The number of bats that take flight each night varies depending on the season, weather conditions, and how hungry the bats are. While much of the spring and summer make for good bat watching, the peak time is August as the offspring mature. But numbers also vary daily. On a cold, windy, rainy evening, flying conditions are poor, and well-fed bats are far less likely to take wing. But on a warm, calm evening, the sky can be filled by the synchronized flight of the world’s largest urban bat colony.

The Austin Bat Refuge puts out predictions for each night based on past behavior and weather.

Man paddling by the pillar of Congress Avenue Bridge with Austin, Texas in the background.
Paddling under the famous Austin bat bridge: Congress Avenue Bridge
Sign attached to a dock reading: Active Dock. Rowers have prioriity use / right of way. Do Not leave property on dock. Limited public use.
Dock rules for the Austin Rowing Club.
Boaters loading into a small boat on a riverside dock.
Docks at the Austin Rowing Club.

Walking Through Downtown Austin

While we could have continued paddling on the Colorado River, we find a dock on the north shore with limited public use at the Austin Rowing Club just after the Congress Avenue Bridge. We quickly deflate and pack our rafts in backpacks before exploring downtown Austin.

Driving through Austin can be harrowing, but the city is profoundly walkable.⁠ We are grateful to have the camper parked outside of downtown as we walk past parking garages with ambitious entry fees.

For those looking to commune with nature, it’s a simple enough choice to return via the river walk.

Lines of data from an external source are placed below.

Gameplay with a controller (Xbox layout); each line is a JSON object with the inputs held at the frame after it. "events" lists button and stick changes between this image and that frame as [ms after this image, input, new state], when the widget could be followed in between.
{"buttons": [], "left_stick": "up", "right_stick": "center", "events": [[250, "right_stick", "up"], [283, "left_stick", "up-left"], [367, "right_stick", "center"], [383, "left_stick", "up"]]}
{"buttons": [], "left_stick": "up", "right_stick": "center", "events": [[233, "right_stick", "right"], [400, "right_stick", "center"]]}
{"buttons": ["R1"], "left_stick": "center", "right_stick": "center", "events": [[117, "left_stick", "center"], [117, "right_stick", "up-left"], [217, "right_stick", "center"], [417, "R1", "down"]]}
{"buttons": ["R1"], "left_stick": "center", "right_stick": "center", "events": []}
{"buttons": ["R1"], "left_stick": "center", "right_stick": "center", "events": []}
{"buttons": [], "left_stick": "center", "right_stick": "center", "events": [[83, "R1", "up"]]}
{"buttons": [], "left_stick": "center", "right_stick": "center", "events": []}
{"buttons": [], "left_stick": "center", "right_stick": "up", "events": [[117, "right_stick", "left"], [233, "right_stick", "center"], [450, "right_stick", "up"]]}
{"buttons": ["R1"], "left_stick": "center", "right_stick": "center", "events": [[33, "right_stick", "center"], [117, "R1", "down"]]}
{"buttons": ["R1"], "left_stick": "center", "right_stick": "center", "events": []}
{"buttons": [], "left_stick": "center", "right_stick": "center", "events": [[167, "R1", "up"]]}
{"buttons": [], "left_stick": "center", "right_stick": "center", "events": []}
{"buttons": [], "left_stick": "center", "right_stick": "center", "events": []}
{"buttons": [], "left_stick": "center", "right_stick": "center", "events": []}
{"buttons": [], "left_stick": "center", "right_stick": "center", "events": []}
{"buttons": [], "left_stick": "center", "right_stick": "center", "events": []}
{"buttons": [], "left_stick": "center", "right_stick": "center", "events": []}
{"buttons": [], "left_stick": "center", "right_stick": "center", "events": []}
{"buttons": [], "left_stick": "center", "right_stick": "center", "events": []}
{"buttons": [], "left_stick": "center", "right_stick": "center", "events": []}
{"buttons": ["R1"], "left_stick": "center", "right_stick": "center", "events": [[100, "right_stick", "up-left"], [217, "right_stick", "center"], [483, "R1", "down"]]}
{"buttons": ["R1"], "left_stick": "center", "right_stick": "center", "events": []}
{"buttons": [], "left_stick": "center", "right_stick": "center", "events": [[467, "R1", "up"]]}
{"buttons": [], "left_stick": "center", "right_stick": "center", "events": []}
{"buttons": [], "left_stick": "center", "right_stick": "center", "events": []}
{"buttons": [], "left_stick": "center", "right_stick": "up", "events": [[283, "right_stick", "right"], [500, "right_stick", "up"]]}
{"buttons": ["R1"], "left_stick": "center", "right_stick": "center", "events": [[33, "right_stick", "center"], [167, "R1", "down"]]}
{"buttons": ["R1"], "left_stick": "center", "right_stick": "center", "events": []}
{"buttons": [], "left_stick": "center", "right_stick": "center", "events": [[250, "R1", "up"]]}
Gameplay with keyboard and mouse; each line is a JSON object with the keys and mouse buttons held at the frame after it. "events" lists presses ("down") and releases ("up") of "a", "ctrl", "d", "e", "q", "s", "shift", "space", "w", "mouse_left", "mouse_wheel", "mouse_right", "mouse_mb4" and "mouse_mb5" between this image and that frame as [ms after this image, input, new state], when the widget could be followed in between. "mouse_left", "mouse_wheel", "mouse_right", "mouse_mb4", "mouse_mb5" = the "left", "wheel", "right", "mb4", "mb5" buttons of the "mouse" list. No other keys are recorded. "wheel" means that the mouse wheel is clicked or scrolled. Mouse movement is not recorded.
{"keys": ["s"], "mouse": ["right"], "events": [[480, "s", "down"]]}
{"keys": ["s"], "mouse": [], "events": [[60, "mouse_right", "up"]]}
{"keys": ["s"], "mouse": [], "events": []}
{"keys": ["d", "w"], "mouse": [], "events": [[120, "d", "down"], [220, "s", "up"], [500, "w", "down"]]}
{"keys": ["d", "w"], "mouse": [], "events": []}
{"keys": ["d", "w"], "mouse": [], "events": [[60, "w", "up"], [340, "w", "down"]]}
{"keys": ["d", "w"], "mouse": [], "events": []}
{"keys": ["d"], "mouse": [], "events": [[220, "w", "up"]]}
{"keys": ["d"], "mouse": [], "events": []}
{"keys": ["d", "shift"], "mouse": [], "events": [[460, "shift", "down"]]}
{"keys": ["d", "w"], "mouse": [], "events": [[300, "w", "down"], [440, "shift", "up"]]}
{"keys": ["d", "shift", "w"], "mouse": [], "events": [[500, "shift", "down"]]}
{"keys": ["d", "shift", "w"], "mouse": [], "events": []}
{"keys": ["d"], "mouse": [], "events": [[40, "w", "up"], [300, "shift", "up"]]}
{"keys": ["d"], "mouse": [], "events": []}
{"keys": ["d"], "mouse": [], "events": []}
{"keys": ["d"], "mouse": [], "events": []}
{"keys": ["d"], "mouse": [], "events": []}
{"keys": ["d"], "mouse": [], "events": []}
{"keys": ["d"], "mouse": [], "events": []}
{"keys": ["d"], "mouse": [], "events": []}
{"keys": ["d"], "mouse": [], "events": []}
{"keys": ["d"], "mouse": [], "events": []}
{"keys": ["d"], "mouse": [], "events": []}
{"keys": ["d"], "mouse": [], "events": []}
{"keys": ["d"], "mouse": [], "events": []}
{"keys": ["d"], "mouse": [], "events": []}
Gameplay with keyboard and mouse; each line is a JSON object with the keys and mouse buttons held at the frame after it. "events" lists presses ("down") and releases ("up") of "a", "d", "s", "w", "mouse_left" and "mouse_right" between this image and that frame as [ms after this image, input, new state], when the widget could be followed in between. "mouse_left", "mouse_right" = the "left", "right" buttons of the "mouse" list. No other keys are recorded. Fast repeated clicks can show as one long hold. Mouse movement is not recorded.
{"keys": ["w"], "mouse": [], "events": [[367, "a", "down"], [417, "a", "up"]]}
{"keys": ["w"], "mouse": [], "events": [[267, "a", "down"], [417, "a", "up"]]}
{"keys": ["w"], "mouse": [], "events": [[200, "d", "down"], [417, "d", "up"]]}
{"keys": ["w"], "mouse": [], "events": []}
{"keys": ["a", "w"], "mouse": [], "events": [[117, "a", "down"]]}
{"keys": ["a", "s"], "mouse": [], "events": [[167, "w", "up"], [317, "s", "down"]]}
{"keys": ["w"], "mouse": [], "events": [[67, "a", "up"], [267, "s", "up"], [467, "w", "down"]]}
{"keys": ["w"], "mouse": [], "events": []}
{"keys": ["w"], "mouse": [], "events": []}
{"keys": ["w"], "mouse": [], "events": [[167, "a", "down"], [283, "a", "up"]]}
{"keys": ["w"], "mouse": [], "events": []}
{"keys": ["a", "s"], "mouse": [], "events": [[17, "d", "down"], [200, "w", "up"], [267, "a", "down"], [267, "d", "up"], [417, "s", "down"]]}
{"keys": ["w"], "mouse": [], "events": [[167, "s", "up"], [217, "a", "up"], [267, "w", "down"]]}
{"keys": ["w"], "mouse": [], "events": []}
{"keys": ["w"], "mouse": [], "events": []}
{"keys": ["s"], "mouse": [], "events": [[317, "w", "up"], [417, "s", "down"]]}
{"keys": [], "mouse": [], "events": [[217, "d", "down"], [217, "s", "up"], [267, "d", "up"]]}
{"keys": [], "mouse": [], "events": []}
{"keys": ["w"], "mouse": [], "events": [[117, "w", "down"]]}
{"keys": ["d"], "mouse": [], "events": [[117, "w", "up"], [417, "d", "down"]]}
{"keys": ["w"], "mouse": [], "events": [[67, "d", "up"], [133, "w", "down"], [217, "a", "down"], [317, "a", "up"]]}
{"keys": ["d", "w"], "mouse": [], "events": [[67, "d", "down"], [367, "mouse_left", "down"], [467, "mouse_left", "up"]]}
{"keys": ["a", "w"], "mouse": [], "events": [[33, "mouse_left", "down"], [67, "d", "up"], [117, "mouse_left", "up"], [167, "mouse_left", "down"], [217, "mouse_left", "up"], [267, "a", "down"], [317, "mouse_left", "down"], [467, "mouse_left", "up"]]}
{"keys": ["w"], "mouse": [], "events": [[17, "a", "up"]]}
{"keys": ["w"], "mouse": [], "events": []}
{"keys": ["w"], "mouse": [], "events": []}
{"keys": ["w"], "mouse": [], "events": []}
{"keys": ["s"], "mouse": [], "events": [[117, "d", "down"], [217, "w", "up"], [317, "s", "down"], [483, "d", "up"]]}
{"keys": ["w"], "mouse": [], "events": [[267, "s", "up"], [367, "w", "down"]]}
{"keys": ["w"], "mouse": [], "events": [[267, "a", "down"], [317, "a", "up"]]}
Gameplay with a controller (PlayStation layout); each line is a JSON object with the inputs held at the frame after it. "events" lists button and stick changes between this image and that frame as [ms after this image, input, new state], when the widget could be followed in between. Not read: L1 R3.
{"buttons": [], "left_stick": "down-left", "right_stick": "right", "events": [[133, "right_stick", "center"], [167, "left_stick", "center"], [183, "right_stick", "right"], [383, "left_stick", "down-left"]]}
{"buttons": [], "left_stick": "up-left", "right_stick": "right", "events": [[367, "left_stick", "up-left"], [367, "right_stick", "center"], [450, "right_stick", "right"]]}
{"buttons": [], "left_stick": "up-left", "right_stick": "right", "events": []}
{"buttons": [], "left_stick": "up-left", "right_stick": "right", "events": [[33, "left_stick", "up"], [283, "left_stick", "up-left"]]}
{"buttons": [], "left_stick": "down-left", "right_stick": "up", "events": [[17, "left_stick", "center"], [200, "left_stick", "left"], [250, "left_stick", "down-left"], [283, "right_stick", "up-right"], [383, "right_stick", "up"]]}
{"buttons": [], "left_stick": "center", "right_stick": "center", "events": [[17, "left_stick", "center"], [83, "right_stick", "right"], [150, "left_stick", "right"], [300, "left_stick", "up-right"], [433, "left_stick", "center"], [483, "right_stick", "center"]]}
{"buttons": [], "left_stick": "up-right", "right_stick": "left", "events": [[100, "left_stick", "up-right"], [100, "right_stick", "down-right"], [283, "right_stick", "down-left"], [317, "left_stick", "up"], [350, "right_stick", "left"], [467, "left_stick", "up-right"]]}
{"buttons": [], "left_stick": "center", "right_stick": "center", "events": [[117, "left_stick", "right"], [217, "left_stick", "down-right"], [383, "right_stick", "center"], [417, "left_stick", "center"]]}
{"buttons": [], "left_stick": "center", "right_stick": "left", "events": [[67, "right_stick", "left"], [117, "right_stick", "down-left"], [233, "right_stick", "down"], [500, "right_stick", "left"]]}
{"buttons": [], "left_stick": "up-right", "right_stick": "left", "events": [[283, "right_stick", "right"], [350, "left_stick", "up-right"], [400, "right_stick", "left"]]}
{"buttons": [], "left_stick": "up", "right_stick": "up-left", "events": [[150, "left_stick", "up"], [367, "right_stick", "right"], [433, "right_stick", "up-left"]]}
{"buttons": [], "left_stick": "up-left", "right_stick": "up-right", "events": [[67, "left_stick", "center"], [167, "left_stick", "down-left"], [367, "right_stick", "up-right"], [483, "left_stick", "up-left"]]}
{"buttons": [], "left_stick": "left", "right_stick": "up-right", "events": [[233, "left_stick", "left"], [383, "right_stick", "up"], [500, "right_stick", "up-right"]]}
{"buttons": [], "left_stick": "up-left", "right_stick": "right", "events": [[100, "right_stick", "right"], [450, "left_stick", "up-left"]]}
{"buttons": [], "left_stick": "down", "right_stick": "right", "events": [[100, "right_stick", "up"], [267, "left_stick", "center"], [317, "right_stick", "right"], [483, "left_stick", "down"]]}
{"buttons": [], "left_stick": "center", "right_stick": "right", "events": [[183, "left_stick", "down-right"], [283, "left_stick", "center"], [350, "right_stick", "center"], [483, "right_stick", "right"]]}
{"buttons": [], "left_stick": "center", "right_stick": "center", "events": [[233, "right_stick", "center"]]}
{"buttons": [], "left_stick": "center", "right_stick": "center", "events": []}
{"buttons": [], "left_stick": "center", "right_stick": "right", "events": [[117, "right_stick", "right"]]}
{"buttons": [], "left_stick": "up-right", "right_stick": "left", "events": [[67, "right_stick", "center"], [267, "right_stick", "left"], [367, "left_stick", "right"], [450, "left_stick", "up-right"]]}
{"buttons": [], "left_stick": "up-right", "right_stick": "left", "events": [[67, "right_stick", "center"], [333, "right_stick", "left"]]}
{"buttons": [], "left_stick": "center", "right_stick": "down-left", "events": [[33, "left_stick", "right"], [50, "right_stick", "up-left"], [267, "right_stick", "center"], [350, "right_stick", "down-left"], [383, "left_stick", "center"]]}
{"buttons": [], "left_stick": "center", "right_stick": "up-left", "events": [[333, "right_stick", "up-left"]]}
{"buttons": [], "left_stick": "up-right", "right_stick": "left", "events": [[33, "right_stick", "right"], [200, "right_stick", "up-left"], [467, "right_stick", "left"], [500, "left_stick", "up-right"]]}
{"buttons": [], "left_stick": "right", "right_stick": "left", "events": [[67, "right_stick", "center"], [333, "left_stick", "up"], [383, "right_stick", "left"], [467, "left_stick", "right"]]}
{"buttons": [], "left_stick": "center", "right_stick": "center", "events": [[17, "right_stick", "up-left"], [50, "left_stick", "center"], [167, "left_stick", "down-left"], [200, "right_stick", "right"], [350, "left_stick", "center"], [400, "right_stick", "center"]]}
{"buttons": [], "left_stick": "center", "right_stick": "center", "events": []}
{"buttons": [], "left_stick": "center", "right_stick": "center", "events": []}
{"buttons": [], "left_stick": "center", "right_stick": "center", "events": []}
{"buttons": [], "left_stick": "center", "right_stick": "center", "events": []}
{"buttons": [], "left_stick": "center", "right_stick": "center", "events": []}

It’s an uninterrupted scenic trail popular with walkers, runners, bikers, and anyone looking to relax outside. However, we opt to explore the city and wander down 6th Street, the touristy heart of Austin with quirky bars and oddities such as the Museum of the Weird. We enjoy margaritas at the Iron Cactus, find my favorite beer at a Belgian beer garden, and enjoy some Austin BBQ as we return to the camper.⁠

It’s the perfect day. And by the late afternoon, we are speeding away from the busy city, headed for watery wilderness.⁠

Interior view of a wood walled BBQ restaurant.
Inside a BBQ joint for lunch.
Hand holding a fork with a piece of brisket.
Such good brisket.

Lexi lives in a truck camper down by the river.